• _WHAT TO DO_
Leave out every line before the one containing "(482, 213) = (510, 283): kettle", and set down that line and the rest through the end of the listing exactly.

• _INFORMATION SHOWN_
* * * * *

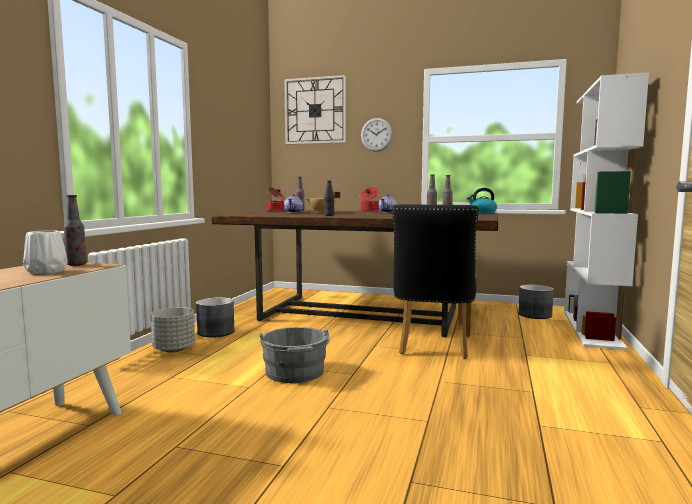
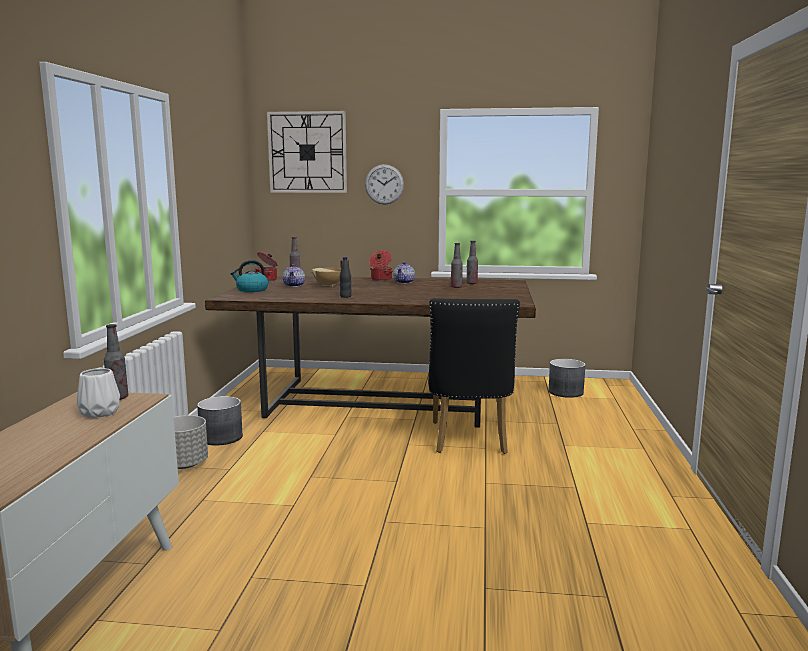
camera: 10 degrees left, 5 degrees up
(295, 373) = (335, 485): grey bucket -> none
(482, 213) = (510, 283): kettle -> kettle (251, 290)
(592, 329) = (625, 407): white bookcase -> none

* * * * *

• _YOUR SOLUTION_
(482, 213) = (510, 283): kettle -> kettle (251, 290)
(592, 329) = (625, 407): white bookcase -> none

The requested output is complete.